## Exercise goal
Reproduce the records below exactly, leaving their images out.

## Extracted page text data
»»

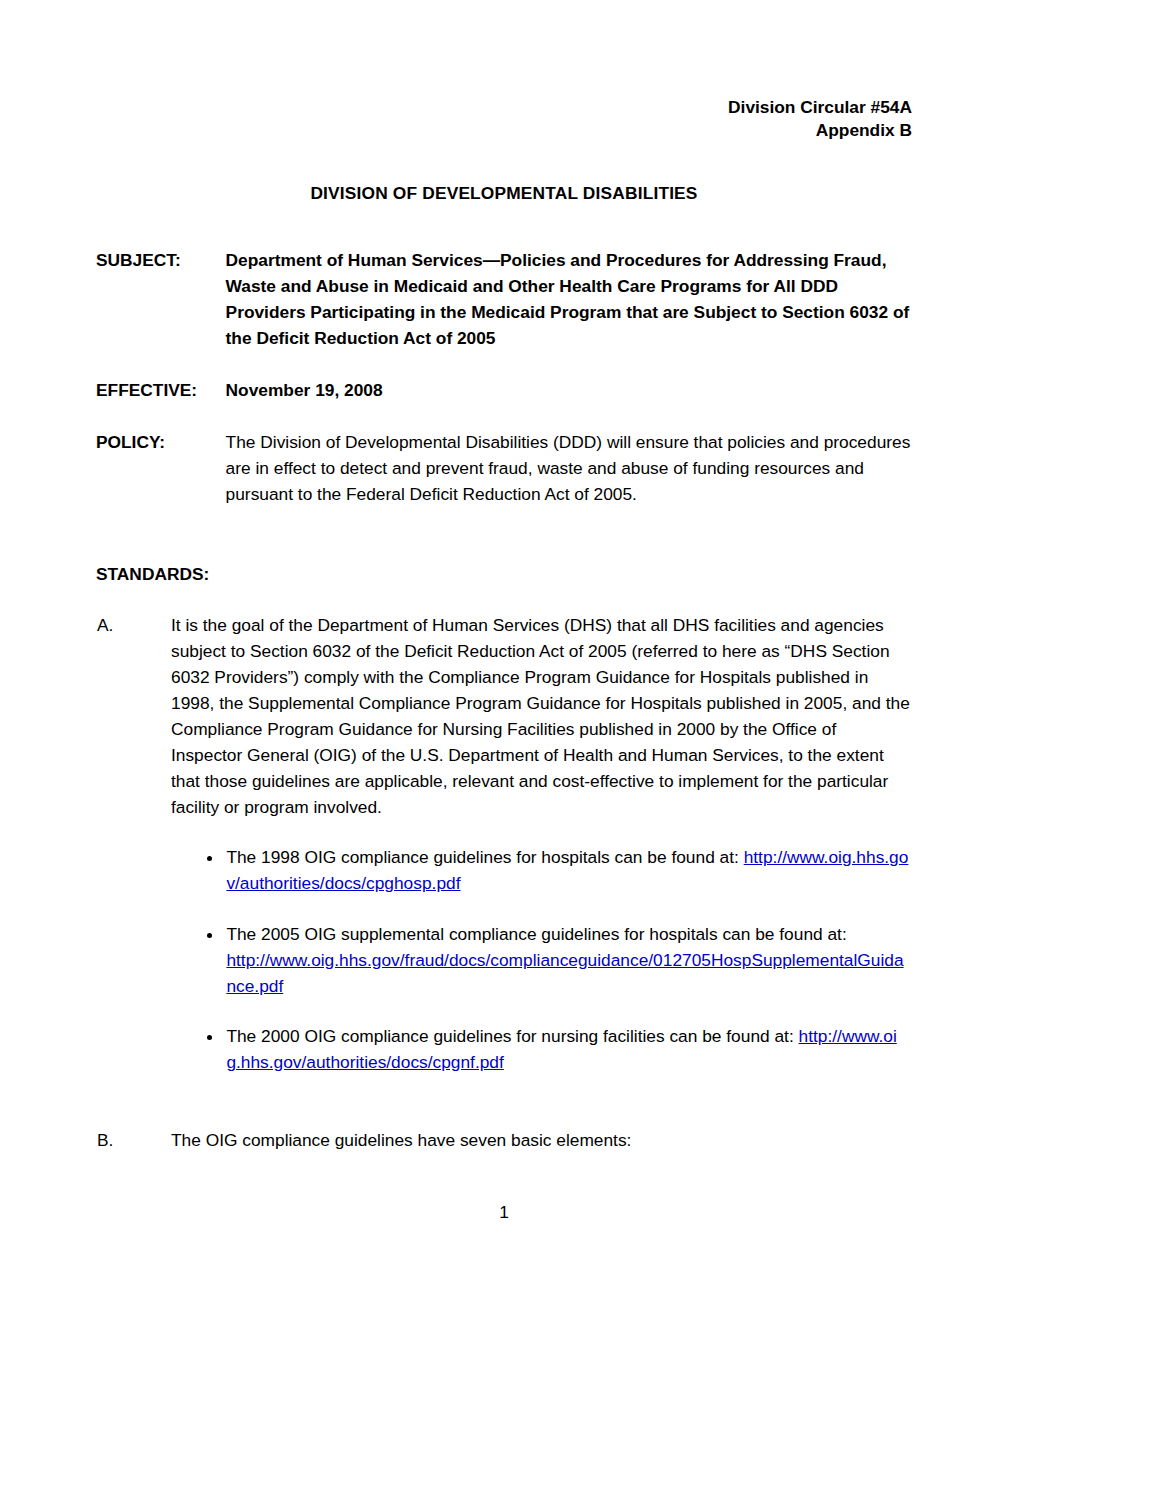Division Circular #54A
Appendix B
DIVISION OF DEVELOPMENTAL DISABILITIES
| SUBJECT: | Department of Human Services—Policies and Procedures for Addressing Fraud, Waste and Abuse in Medicaid and Other Health Care Programs for All DDD Providers Participating in the Medicaid Program that are Subject to Section 6032 of the Deficit Reduction Act of 2005 |
| EFFECTIVE: | November 19, 2008 |
| POLICY: | The Division of Developmental Disabilities (DDD) will ensure that policies and procedures are in effect to detect and prevent fraud, waste and abuse of funding resources and pursuant to the Federal Deficit Reduction Act of 2005. |
STANDARDS:
| A. | It is the goal of the Department of Human Services (DHS) that all DHS facilities and agencies subject to Section 6032 of the Deficit Reduction Act of 2005 (referred to here as “DHS Section 6032 Providers”) comply with the Compliance Program Guidance for Hospitals published in 1998, the Supplemental Compliance Program Guidance for Hospitals published in 2005, and the Compliance Program Guidance for Nursing Facilities published in 2000 by the Office of Inspector General (OIG) of the U.S. Department of Health and Human Services, to the extent that those guidelines are applicable, relevant and cost-effective to implement for the particular facility or program involved. The 1998 OIG compliance guidelines for hospitals can be found at: http://www.oig.hhs.gov/authorities/docs/cpghosp.pdf The 2005 OIG supplemental compliance guidelines for hospitals can be found at: http://www.oig.hhs.gov/fraud/docs/complianceguidance/012705HospSupplementalGuidance.pdf The 2000 OIG compliance guidelines for nursing facilities can be found at: http://www.oig.hhs.gov/authorities/docs/cpgnf.pdf |
| B. | The OIG compliance guidelines have seven basic elements: |
1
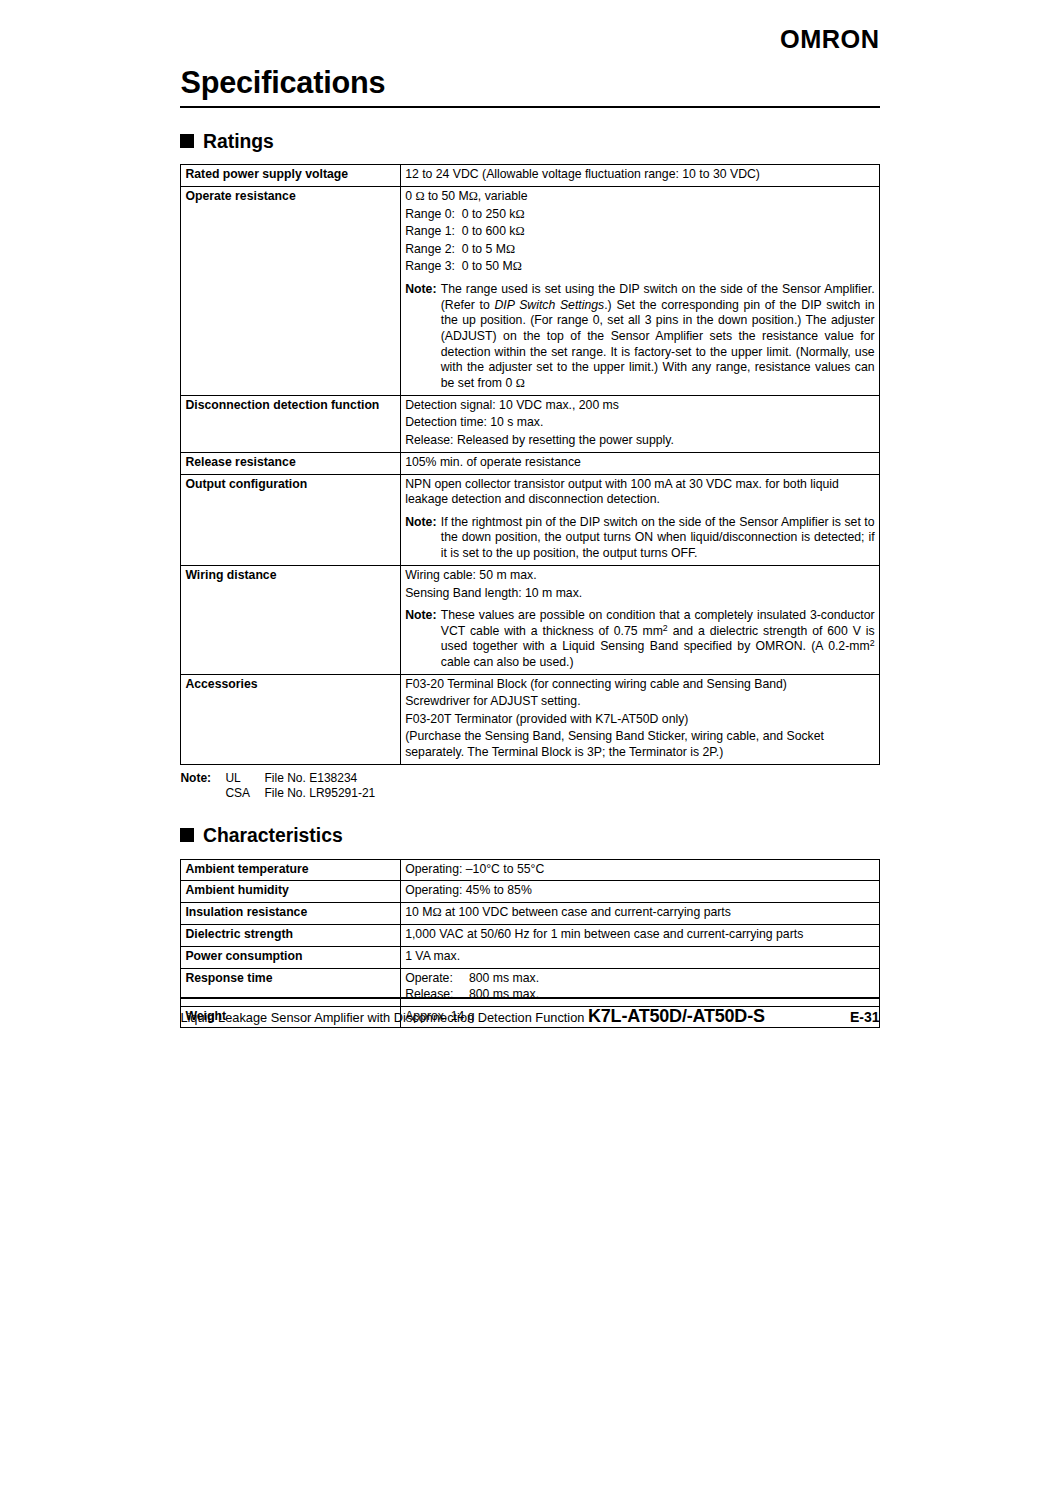OMRON
Specifications
Ratings
| Rated power supply voltage | 12 to 24 VDC (Allowable voltage fluctuation range: 10 to 30 VDC) |
| Operate resistance | 0 Ω to 50 M Ω , variable Range 0: 0 to 250 k Ω Range 1: 0 to 600 k Ω Range 2: 0 to 5 M Ω Range 3: 0 to 50 M Ω Note: The range used is set using the DIP switch on the side of the Sensor Amplifier. (Refer to DIP Switch Settings .) Set the corresponding pin of the DIP switch in the up position. (For range 0, set all 3 pins in the down position.) The adjuster (ADJUST) on the top of the Sensor Amplifier sets the resistance value for detection within the set range. It is factory-set to the upper limit. (Normally, use with the adjuster set to the upper limit.) With any range, resistance values can be set from 0 Ω |
| Disconnection detection function | Detection signal: 10 VDC max., 200 ms Detection time: 10 s max. Release: Released by resetting the power supply. |
| Release resistance | 105% min. of operate resistance |
| Output configuration | NPN open collector transistor output with 100 mA at 30 VDC max. for both liquid leakage detection and disconnection detection. Note: If the rightmost pin of the DIP switch on the side of the Sensor Amplifier is set to the down position, the output turns ON when liquid/disconnection is detected; if it is set to the up position, the output turns OFF. |
| Wiring distance | Wiring cable: 50 m max. Sensing Band length: 10 m max. Note: These values are possible on condition that a completely insulated 3-conductor VCT cable with a thickness of 0.75 mm 2 and a dielectric strength of 600 V is used together with a Liquid Sensing Band specified by OMRON. (A 0.2-mm 2 cable can also be used.) |
| Accessories | F03-20 Terminal Block (for connecting wiring cable and Sensing Band) Screwdriver for ADJUST setting. F03-20T Terminator (provided with K7L-AT50D only) (Purchase the Sensing Band, Sensing Band Sticker, wiring cable, and Socket separately. The Terminal Block is 3P; the Terminator is 2P.) |
| Note: | UL | File No. E138234 |
| | CSA | File No. LR95291-21 |
Characteristics
| Ambient temperature | Operating: –10°C to 55°C |
| Ambient humidity | Operating: 45% to 85% |
| Insulation resistance | 10 M Ω at 100 VDC between case and current-carrying parts |
| Dielectric strength | 1,000 VAC at 50/60 Hz for 1 min between case and current-carrying parts |
| Power consumption | 1 VA max. |
| Response time | Operate: 800 ms max. Release: 800 ms max. |
| Weight | Approx. 14 g |
Liquid Leakage Sensor Amplifier with Disconnection Detection Function K7L-AT50D/-AT50D-S
E-31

««

## Response to this exercise
Division Circular #54A
Appendix B
DIVISION OF DEVELOPMENTAL DISABILITIES
| SUBJECT: | Department of Human Services—Policies and Procedures for Addressing Fraud, Waste and Abuse in Medicaid and Other Health Care Programs for All DDD Providers Participating in the Medicaid Program that are Subject to Section 6032 of the Deficit Reduction Act of 2005 |
| EFFECTIVE: | November 19, 2008 |
| POLICY: | The Division of Developmental Disabilities (DDD) will ensure that policies and procedures are in effect to detect and prevent fraud, waste and abuse of funding resources and pursuant to the Federal Deficit Reduction Act of 2005. |
STANDARDS:
| A. | It is the goal of the Department of Human Services (DHS) that all DHS facilities and agencies subject to Section 6032 of the Deficit Reduction Act of 2005 (referred to here as “DHS Section 6032 Providers”) comply with the Compliance Program Guidance for Hospitals published in 1998, the Supplemental Compliance Program Guidance for Hospitals published in 2005, and the Compliance Program Guidance for Nursing Facilities published in 2000 by the Office of Inspector General (OIG) of the U.S. Department of Health and Human Services, to the extent that those guidelines are applicable, relevant and cost-effective to implement for the particular facility or program involved. The 1998 OIG compliance guidelines for hospitals can be found at: http://www.oig.hhs.gov/authorities/docs/cpghosp.pdf The 2005 OIG supplemental compliance guidelines for hospitals can be found at: http://www.oig.hhs.gov/fraud/docs/complianceguidance/012705HospSupplementalGuidance.pdf The 2000 OIG compliance guidelines for nursing facilities can be found at: http://www.oig.hhs.gov/authorities/docs/cpgnf.pdf |
| B. | The OIG compliance guidelines have seven basic elements: |
1
OMRON
Specifications
Ratings
| Rated power supply voltage | 12 to 24 VDC (Allowable voltage fluctuation range: 10 to 30 VDC) |
| Operate resistance | 0 Ω to 50 M Ω , variable Range 0: 0 to 250 k Ω Range 1: 0 to 600 k Ω Range 2: 0 to 5 M Ω Range 3: 0 to 50 M Ω Note: The range used is set using the DIP switch on the side of the Sensor Amplifier. (Refer to DIP Switch Settings .) Set the corresponding pin of the DIP switch in the up position. (For range 0, set all 3 pins in the down position.) The adjuster (ADJUST) on the top of the Sensor Amplifier sets the resistance value for detection within the set range. It is factory-set to the upper limit. (Normally, use with the adjuster set to the upper limit.) With any range, resistance values can be set from 0 Ω |
| Disconnection detection function | Detection signal: 10 VDC max., 200 ms Detection time: 10 s max. Release: Released by resetting the power supply. |
| Release resistance | 105% min. of operate resistance |
| Output configuration | NPN open collector transistor output with 100 mA at 30 VDC max. for both liquid leakage detection and disconnection detection. Note: If the rightmost pin of the DIP switch on the side of the Sensor Amplifier is set to the down position, the output turns ON when liquid/disconnection is detected; if it is set to the up position, the output turns OFF. |
| Wiring distance | Wiring cable: 50 m max. Sensing Band length: 10 m max. Note: These values are possible on condition that a completely insulated 3-conductor VCT cable with a thickness of 0.75 mm 2 and a dielectric strength of 600 V is used together with a Liquid Sensing Band specified by OMRON. (A 0.2-mm 2 cable can also be used.) |
| Accessories | F03-20 Terminal Block (for connecting wiring cable and Sensing Band) Screwdriver for ADJUST setting. F03-20T Terminator (provided with K7L-AT50D only) (Purchase the Sensing Band, Sensing Band Sticker, wiring cable, and Socket separately. The Terminal Block is 3P; the Terminator is 2P.) |
| Note: | UL | File No. E138234 |
| | CSA | File No. LR95291-21 |
Characteristics
| Ambient temperature | Operating: –10°C to 55°C |
| Ambient humidity | Operating: 45% to 85% |
| Insulation resistance | 10 M Ω at 100 VDC between case and current-carrying parts |
| Dielectric strength | 1,000 VAC at 50/60 Hz for 1 min between case and current-carrying parts |
| Power consumption | 1 VA max. |
| Response time | Operate: 800 ms max. Release: 800 ms max. |
| Weight | Approx. 14 g |
Liquid Leakage Sensor Amplifier with Disconnection Detection Function K7L-AT50D/-AT50D-S
E-31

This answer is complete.